** Task inputs follows **
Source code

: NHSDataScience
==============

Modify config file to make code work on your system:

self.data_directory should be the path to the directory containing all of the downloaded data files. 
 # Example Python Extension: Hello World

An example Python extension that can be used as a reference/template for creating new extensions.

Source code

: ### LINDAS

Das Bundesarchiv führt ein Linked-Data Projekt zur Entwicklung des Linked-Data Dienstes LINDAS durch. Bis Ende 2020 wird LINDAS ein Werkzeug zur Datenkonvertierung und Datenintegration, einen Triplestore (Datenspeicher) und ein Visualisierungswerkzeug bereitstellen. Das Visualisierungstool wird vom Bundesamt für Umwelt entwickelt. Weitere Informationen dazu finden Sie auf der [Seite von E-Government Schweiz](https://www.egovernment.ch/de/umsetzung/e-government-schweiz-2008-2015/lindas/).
** End of Task inputs **
## [Task brief]
Based on the entries above, please count how many lines contain the string "LINDAS", and reply with the figure only.

## [Exercise answer]
2